小さな町のホテルに滞在したとき、道の向こう側の教会で、集会が行われているのに気づきました。教会はすし詰めで、立ち見どころか歩道まで、老いも若きもあふれる人だかりです。ふと、道路脇に霊柩(れいきゅう)車が止まっているのに気づき、それは葬式だと分かりました。あんなに人が多いのだから、地元の名士、つまり裕福な実業家か有名人だろうと推測しました。そして好奇心から、「すごい数の参列者ですね。この町で有名な方だったのですか」とフロント係の人に尋ねました。

すると、「いいえ。あの人は金持ちでも有名人でもありません。けれども、善良な人でした」という答えでした。
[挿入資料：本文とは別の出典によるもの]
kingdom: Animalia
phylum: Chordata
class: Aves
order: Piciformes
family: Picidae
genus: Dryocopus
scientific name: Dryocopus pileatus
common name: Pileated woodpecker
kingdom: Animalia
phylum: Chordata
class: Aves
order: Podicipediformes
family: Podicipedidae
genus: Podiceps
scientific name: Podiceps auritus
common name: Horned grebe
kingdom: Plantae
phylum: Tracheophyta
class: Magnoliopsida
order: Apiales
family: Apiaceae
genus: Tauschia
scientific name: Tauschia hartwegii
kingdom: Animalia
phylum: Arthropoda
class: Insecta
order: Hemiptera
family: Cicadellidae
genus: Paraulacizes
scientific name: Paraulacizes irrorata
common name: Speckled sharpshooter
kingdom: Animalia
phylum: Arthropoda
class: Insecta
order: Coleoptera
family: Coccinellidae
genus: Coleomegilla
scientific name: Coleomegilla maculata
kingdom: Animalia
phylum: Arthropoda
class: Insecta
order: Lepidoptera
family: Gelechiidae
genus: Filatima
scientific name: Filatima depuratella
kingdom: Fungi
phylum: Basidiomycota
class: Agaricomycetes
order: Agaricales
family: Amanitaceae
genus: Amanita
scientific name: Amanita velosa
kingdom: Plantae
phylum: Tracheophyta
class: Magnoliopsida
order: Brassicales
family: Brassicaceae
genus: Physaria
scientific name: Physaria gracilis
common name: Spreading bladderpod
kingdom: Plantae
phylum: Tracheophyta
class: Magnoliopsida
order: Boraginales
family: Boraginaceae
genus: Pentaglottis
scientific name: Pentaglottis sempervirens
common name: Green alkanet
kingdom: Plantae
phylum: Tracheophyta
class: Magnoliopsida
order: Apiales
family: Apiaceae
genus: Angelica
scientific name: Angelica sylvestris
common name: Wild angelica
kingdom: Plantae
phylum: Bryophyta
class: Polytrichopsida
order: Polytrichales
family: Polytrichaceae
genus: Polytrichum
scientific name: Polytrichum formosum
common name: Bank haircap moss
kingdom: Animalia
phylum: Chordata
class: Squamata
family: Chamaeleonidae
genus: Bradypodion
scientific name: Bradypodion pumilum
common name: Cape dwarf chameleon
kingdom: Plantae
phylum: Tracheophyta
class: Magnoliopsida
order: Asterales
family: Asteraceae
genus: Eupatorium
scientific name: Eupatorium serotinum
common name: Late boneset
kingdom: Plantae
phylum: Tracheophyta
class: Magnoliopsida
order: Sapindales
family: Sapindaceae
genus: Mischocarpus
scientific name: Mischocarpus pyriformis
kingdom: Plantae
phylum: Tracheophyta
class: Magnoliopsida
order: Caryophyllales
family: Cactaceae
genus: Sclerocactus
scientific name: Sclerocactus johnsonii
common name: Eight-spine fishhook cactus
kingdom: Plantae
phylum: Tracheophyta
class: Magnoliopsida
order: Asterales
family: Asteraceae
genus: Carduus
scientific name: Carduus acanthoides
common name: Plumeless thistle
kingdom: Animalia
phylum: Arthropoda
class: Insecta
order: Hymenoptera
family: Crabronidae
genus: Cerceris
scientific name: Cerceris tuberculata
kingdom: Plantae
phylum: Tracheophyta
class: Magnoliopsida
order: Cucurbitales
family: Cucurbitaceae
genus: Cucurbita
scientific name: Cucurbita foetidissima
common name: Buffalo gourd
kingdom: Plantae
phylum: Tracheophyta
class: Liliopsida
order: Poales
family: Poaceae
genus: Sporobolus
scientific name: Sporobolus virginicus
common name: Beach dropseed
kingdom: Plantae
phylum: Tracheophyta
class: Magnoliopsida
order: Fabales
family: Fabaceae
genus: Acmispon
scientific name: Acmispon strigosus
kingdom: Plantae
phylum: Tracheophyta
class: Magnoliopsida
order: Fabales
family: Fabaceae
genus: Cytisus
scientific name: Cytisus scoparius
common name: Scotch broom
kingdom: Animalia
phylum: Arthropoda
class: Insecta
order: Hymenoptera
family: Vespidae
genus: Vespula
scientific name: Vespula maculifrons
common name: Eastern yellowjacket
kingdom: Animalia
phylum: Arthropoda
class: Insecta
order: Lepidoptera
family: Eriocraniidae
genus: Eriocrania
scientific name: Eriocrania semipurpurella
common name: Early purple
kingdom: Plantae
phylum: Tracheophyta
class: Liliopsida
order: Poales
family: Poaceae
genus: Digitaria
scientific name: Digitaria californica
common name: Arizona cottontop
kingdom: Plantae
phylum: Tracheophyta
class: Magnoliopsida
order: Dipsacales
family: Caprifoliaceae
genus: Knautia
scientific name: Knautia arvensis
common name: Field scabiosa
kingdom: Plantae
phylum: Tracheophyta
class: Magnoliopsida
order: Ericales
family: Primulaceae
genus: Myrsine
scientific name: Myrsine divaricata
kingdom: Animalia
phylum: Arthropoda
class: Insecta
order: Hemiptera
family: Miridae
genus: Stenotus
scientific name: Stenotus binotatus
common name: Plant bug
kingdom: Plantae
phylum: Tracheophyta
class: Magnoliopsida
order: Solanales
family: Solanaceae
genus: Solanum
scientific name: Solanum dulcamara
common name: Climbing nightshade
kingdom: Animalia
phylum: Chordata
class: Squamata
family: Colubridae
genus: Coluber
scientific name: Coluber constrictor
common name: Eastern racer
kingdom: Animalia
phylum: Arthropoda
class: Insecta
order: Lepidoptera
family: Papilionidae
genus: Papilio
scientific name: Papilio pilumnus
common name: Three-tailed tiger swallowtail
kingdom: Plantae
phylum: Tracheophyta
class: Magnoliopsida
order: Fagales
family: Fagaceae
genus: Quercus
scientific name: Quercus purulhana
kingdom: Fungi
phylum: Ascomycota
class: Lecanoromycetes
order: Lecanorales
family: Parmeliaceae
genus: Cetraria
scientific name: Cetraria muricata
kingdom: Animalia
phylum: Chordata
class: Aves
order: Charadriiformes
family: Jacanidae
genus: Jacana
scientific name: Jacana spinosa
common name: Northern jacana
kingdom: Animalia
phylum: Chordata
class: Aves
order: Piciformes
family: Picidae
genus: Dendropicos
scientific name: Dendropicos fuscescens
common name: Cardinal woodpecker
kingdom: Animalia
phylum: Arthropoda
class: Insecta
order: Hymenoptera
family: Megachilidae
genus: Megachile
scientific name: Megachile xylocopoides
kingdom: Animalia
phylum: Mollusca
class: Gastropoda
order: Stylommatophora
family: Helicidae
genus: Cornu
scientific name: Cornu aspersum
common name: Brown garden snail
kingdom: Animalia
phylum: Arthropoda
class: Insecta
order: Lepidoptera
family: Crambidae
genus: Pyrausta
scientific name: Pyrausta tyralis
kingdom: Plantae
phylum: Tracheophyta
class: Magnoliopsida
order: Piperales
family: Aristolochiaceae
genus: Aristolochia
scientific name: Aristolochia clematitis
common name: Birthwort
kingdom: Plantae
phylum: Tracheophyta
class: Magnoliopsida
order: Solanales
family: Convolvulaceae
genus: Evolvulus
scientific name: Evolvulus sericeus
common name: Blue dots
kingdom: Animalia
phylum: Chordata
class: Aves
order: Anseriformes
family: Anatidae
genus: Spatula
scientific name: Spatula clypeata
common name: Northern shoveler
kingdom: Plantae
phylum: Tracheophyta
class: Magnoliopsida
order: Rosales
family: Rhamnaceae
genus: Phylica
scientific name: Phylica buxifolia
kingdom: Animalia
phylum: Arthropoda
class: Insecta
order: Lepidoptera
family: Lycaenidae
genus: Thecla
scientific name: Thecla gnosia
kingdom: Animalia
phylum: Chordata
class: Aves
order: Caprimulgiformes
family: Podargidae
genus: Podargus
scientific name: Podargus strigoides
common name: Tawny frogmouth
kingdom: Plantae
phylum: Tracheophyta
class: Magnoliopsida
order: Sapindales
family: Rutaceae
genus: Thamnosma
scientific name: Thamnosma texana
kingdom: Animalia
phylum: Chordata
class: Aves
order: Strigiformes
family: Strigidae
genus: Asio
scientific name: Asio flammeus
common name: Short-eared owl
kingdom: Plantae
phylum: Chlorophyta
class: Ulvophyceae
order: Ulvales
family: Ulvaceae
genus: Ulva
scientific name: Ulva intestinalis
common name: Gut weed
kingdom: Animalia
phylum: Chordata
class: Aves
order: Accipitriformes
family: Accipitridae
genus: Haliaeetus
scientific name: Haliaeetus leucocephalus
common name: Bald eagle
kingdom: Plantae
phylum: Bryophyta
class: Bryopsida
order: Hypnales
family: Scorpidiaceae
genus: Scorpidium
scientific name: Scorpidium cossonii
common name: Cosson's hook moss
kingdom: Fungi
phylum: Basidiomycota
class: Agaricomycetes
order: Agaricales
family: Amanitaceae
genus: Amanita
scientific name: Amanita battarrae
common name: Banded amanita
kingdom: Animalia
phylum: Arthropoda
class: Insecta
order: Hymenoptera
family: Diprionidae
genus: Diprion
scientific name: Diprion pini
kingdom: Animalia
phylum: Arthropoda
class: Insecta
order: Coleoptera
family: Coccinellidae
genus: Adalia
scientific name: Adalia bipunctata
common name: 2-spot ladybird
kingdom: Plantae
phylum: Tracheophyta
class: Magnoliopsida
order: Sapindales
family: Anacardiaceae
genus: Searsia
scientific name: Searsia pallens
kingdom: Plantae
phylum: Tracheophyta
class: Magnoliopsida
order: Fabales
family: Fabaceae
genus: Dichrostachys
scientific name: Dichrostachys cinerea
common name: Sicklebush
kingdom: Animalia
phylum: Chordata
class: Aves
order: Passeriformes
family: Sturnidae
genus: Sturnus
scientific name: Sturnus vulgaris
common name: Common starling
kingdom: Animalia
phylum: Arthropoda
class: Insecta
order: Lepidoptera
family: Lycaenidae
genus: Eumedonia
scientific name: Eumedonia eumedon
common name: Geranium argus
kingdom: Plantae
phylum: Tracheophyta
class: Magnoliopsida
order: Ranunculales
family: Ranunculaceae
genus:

私は「名声は多くの富よりも望ましい」(箴22:1)という箴言のみことばを思い出しました。自分の家族や友人、知り合いなどに、何を残していくだろうかと考えるのは良いことです。神の視点で見るならば、経歴がどうだったとか、どの程度の財産を遺したかとかではなく、どんな人生を生きて来たか、ということが大切です。

友人が亡くなったとき、彼の娘が「この世は正しい人をひとり失いました。それは、この世にとって小さなことではありません」と記しました。神の栄光のために、こういう遺産を残したいものです。